Marcel de Puit

Marcel de Puit

Netherlands Forensic Institute, Netherlands

Title: Chemical analysis of fingerprints


After a position at Pfizer (Sandwich, UK) and Specs Compound Handling (Delft, NL), Marcel de Puit was recruited by the Netherlands Forensic Institute (NFI) as the Research Lead for Fingerprint Research in 2007. Marcel de Puit's experience in research started at the University of Glasgow (Scotland, UK) with a R&D trainee-ship as a part his BSc-studies, under the supervision of Prof. P. J. Kocienski. After finishing the BSc-degree he took up a Ph.D. position at the University of Leeds, UK, again under the supervision of Prof. P. J. Kocienski.
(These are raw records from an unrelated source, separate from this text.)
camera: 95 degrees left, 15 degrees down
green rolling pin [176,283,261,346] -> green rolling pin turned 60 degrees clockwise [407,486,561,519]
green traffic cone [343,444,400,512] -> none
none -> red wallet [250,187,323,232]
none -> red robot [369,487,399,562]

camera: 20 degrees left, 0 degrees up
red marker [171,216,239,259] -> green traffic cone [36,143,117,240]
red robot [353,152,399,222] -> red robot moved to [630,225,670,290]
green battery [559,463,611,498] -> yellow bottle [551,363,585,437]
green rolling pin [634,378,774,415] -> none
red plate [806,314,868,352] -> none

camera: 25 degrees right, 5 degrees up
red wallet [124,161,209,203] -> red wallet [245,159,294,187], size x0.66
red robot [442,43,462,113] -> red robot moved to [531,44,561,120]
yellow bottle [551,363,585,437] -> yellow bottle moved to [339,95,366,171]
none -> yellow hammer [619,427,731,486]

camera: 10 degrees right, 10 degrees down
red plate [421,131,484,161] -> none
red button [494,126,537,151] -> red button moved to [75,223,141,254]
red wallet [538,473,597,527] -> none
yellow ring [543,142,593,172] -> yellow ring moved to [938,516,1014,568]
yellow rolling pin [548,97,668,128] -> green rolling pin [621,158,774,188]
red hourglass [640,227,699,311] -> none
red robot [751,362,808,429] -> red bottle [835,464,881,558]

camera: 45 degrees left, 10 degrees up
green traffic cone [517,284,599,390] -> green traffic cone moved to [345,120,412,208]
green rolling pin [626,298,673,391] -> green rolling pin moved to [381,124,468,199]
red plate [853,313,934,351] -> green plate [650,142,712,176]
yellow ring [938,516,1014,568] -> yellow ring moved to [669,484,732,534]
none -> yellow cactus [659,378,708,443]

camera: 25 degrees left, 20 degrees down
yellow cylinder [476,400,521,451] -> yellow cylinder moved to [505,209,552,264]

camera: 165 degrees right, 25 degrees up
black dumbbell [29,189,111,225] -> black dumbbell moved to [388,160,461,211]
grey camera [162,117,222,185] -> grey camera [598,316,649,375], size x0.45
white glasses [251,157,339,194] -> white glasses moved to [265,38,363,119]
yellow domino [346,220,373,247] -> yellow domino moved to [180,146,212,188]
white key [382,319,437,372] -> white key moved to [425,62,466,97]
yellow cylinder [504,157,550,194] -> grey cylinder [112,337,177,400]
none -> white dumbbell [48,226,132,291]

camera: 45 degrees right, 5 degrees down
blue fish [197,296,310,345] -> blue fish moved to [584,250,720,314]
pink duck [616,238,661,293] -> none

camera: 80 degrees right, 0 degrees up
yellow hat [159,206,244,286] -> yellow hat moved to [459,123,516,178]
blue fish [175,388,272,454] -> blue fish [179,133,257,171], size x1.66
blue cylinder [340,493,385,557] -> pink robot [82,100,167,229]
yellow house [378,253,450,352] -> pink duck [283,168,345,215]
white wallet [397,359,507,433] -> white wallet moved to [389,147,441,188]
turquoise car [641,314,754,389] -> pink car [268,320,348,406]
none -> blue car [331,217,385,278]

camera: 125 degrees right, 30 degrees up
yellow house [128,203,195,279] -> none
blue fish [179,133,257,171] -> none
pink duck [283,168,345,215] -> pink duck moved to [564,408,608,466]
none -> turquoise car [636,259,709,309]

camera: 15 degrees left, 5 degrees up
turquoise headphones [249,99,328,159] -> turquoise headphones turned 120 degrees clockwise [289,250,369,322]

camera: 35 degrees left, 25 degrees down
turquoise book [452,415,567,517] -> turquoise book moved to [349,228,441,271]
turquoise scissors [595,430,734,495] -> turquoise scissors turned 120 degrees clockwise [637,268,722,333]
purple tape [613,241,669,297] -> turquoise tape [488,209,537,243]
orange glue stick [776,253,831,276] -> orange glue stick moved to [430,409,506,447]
The composition of fingerprints has been investigated various times and the analysis of that matrix still has great challenges. We have recently published a novel method for the analysis of amino acid from fingerprints and fingerprint models using GCMS can give insight in the processes involved in the visualisation of fingermarks. In this presentation we will discuss new approaches towards the analysis of amino acids in fingerprints using LCMS and the consecutive analysis of fatty acids using GCMS. Key developments are the easy to use derivatisation/extraction protocols and the development of the analytical methods. The methods show good correlation coefficients, low LOD's and good extraction efficiency. We will show two applications of the method (a) the differences between 1,2-indanedione-ZnCl2 and ninhydrine in respect to the effects on reactivity with amino acids and (b) the generation of amino acid and fatty acid profiles. The results from the first application shows that, as expected, the performance of 1,2-indanedione-ZnCl2 and Ninhydrin are very much the same, but far better than DFO. This leads us to the conclusion that the resulting product from reaction of amino acids with 1,2-indanedione-ZnCl2 gives a higher optical yield then ninhydrin. And both ninhydrin and 1,2- indanedione-ZnCl2 give better synthetic yields then DFO. The results from the second application give insight into intervariability of the amino acid profiles from 20 donors, generated with the LCMS method. These profiles can be used to obtain information on exogenous and endogenous materials of the donor of a fingerprint.